Commercial finance is the term used to define a huge range of financial products available to businesses. It’s used for a variety of different reasons, with short-term and long-term deals available. Offered by an external lender, commercial finance can give businesses that extra bit of cash injection to help with growth, or if cash flow has become a bit tight, it can be used as an option to ease those worries. If you have been bypassed for a bank loan, commercial finance gives that extra option to find additional funding.
So what different commercial finance options are out there? How can they be utilized and why are they beneficial?
Why is commercial finance beneficial?
If you have been turned away by a traditional lender, commercial finance could be your only option. If you have reached a point where growth is imminent, or you are in trouble with cash flow, commercial finance can provide you with that additional funding.
Commercial finance is also often cheaper than traditional financing methods. With so many different varieties, you are not always stuck paying the same high-interest rates a bank would have to offer. Because of the options available, you can have a package tailored to your business needs and circumstances. For example, some commercial finance lenders will class products, work in progress and raw materials as assets for security.
Essentially commercial finance is beneficial because it gives you the option to be flexible when you’re in need of additional funding.
Types of commercial finance
There are few key types of assets finance; however, each of those will have variations available as they do not stick to a strict method.
- Asset Finance – Asset finance gives you the option of spreading the costs of gaining a new asset, gradually over time. The assets themselves form the security for the lender, with the cost then spread over the potential lifespan of the item. This gives you a level of stability, while also giving you the option of obtaining the latest equipment in your industry.

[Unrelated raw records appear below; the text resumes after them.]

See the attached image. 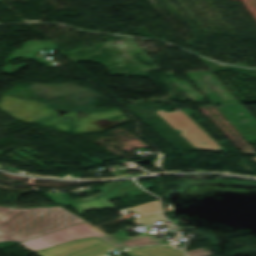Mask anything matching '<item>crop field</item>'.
Here are the masks:
<instances>
[{"label": "crop field", "instance_id": "obj_1", "mask_svg": "<svg viewBox=\"0 0 256 256\" xmlns=\"http://www.w3.org/2000/svg\"><path fill=\"white\" fill-rule=\"evenodd\" d=\"M83 221L60 207L29 209L0 207V241L22 242Z\"/></svg>", "mask_w": 256, "mask_h": 256}, {"label": "crop field", "instance_id": "obj_11", "mask_svg": "<svg viewBox=\"0 0 256 256\" xmlns=\"http://www.w3.org/2000/svg\"><path fill=\"white\" fill-rule=\"evenodd\" d=\"M24 66H26V64H19V65H15V66H13V67H10V66H9V69H10V72L12 73V72H14V71H16V70H18V69L24 67Z\"/></svg>", "mask_w": 256, "mask_h": 256}, {"label": "crop field", "instance_id": "obj_7", "mask_svg": "<svg viewBox=\"0 0 256 256\" xmlns=\"http://www.w3.org/2000/svg\"><path fill=\"white\" fill-rule=\"evenodd\" d=\"M203 250H205V249L204 248H200V249L188 251L187 254H188V256H205V255H209L210 254L208 249H206L207 252H205Z\"/></svg>", "mask_w": 256, "mask_h": 256}, {"label": "crop field", "instance_id": "obj_9", "mask_svg": "<svg viewBox=\"0 0 256 256\" xmlns=\"http://www.w3.org/2000/svg\"><path fill=\"white\" fill-rule=\"evenodd\" d=\"M120 182L122 181H116V182H109L106 185H104L103 187L99 188L100 191H102L103 193L106 192L107 190H109L110 188L118 185Z\"/></svg>", "mask_w": 256, "mask_h": 256}, {"label": "crop field", "instance_id": "obj_12", "mask_svg": "<svg viewBox=\"0 0 256 256\" xmlns=\"http://www.w3.org/2000/svg\"><path fill=\"white\" fill-rule=\"evenodd\" d=\"M144 189L150 188L153 184L150 183H143V182H138Z\"/></svg>", "mask_w": 256, "mask_h": 256}, {"label": "crop field", "instance_id": "obj_10", "mask_svg": "<svg viewBox=\"0 0 256 256\" xmlns=\"http://www.w3.org/2000/svg\"><path fill=\"white\" fill-rule=\"evenodd\" d=\"M162 220H164V219H163V217L160 216V217L151 219V220H149V221L140 223V224H138V225L150 224V223L157 222V221H162Z\"/></svg>", "mask_w": 256, "mask_h": 256}, {"label": "crop field", "instance_id": "obj_13", "mask_svg": "<svg viewBox=\"0 0 256 256\" xmlns=\"http://www.w3.org/2000/svg\"><path fill=\"white\" fill-rule=\"evenodd\" d=\"M34 60L40 61V62L44 63L46 66H48V67H52L51 65H49L50 62L47 61V60H44V59H34Z\"/></svg>", "mask_w": 256, "mask_h": 256}, {"label": "crop field", "instance_id": "obj_2", "mask_svg": "<svg viewBox=\"0 0 256 256\" xmlns=\"http://www.w3.org/2000/svg\"><path fill=\"white\" fill-rule=\"evenodd\" d=\"M42 47L46 48H56L53 43H44V42H29L25 43L21 50H14L13 53L7 59V65L3 68V72L10 73L8 69L9 61L16 59L20 56L33 57L37 51H40Z\"/></svg>", "mask_w": 256, "mask_h": 256}, {"label": "crop field", "instance_id": "obj_5", "mask_svg": "<svg viewBox=\"0 0 256 256\" xmlns=\"http://www.w3.org/2000/svg\"><path fill=\"white\" fill-rule=\"evenodd\" d=\"M46 194L50 197V199L54 203H56L58 205H67V204H71V203H75V202H79V201L97 198V196L101 193H99L91 198L75 200V201H72L67 194H58V193H46Z\"/></svg>", "mask_w": 256, "mask_h": 256}, {"label": "crop field", "instance_id": "obj_8", "mask_svg": "<svg viewBox=\"0 0 256 256\" xmlns=\"http://www.w3.org/2000/svg\"><path fill=\"white\" fill-rule=\"evenodd\" d=\"M160 215H161L160 213H157V214H150V215L139 216V217H136V218H135V220L133 221V223H134V224H137V223H140V222L149 220V219H151V218H154V217H157V216H160Z\"/></svg>", "mask_w": 256, "mask_h": 256}, {"label": "crop field", "instance_id": "obj_6", "mask_svg": "<svg viewBox=\"0 0 256 256\" xmlns=\"http://www.w3.org/2000/svg\"><path fill=\"white\" fill-rule=\"evenodd\" d=\"M129 209H131V210L136 209L138 214L152 212V211H160L158 200L149 202V203H145V204H141V205L129 208Z\"/></svg>", "mask_w": 256, "mask_h": 256}, {"label": "crop field", "instance_id": "obj_4", "mask_svg": "<svg viewBox=\"0 0 256 256\" xmlns=\"http://www.w3.org/2000/svg\"><path fill=\"white\" fill-rule=\"evenodd\" d=\"M128 192L130 193V195H134V194H139L143 191L133 182L125 181L124 183L118 185L116 188H114L112 191H110L105 195L106 197L114 200L123 196Z\"/></svg>", "mask_w": 256, "mask_h": 256}, {"label": "crop field", "instance_id": "obj_3", "mask_svg": "<svg viewBox=\"0 0 256 256\" xmlns=\"http://www.w3.org/2000/svg\"><path fill=\"white\" fill-rule=\"evenodd\" d=\"M72 206L80 215L92 209L114 208V205L110 203L104 196L97 200L74 204Z\"/></svg>", "mask_w": 256, "mask_h": 256}]
</instances>
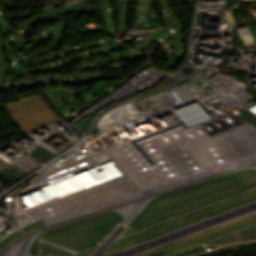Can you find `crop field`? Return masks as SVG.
Returning a JSON list of instances; mask_svg holds the SVG:
<instances>
[{
  "label": "crop field",
  "mask_w": 256,
  "mask_h": 256,
  "mask_svg": "<svg viewBox=\"0 0 256 256\" xmlns=\"http://www.w3.org/2000/svg\"><path fill=\"white\" fill-rule=\"evenodd\" d=\"M6 106L13 122L25 134L59 119L39 95L8 103Z\"/></svg>",
  "instance_id": "8a807250"
}]
</instances>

- Hire Purchase – Hire purchase falls under the bracket of asset finance. The agreement involves paying an initial deposit, then repaying the remainder of the debt over installments, yet always retaining control of the asset.
- Leasing – This is very similar to hire purchase, but it has some key differences. Its process works in almost an identical manner, first paying a deposit, then paying in instalments. However, the big difference is at the end where you have a few different options available. Return the asset to the leasing company, upgrade the item, renegotiate a new lease, or make a one-off payment and permanently own the asset.
- Refinancing – If cash flow is holding you back, refinancing is an option for releasing a cash injection to the business. A lender will use your assets as security to give you a loan, based upon the value of your assets. You are then able to repay those loans over time, while still being able to use the equipment.
These are the very basic commercial finance option which you have available, but there can be alterations to each of these, with security against all kinds of assets from livestock to machinery.
Invoice finance is a very particular type of commercial finance and is only available for B2B businesses. This is effectively using your unpaid invoices as security. A factoring company will give you an advance on your outstanding invoices, typically up to 90%. The lender would then go out and collect your invoices, taking what they are owed along with their fees, before returning you with the change.
There are several different types of invoice finance, such as invoice discounting, invoice factoring and spot factoring. Although they are all very similar, the costs involved with each type of invoice finance have distinct differences to suit certain scenarios.
Commercial finance can be a very valuable tool for businesses that are struggling, or those looking for further growth. Commercial finance brokers work in pretty much exactly the same way as mortgage brokers and can provide valuable assistance in getting the correct agreement. The most important thing is finding the right deal to suit your business and industry.